__Problem to solve__.
Say how many of the lines below include the word "dati". Only the number should be given.

__Exercise inputs__.
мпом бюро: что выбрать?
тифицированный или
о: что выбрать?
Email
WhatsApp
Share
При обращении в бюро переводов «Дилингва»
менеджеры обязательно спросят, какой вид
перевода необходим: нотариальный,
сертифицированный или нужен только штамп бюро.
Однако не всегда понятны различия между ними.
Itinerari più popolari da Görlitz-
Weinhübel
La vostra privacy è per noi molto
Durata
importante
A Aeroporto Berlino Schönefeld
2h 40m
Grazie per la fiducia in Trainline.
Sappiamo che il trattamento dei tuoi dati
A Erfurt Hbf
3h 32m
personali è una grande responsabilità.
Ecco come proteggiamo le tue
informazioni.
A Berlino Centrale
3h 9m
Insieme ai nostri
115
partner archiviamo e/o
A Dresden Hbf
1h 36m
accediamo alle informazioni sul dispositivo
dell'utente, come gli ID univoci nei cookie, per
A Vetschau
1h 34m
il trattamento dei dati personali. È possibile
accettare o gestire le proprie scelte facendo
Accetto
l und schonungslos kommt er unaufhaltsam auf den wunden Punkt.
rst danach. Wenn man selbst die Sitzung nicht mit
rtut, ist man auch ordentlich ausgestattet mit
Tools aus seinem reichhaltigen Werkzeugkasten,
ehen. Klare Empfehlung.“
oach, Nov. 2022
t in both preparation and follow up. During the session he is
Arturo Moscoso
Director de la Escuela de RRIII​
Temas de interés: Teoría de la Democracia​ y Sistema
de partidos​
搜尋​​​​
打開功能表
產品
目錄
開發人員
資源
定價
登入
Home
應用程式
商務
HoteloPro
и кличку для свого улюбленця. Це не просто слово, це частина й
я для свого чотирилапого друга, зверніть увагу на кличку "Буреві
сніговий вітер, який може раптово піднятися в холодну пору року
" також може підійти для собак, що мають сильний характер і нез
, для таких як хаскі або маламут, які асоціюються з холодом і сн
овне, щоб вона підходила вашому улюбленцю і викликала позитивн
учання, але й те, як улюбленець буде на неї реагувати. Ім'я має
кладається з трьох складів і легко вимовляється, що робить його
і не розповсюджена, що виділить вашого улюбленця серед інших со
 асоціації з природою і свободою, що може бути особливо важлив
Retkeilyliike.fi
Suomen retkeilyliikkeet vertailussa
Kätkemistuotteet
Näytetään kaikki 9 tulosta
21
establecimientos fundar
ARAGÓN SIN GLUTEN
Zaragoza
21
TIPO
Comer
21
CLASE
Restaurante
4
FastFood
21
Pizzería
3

__Output for this task__.
2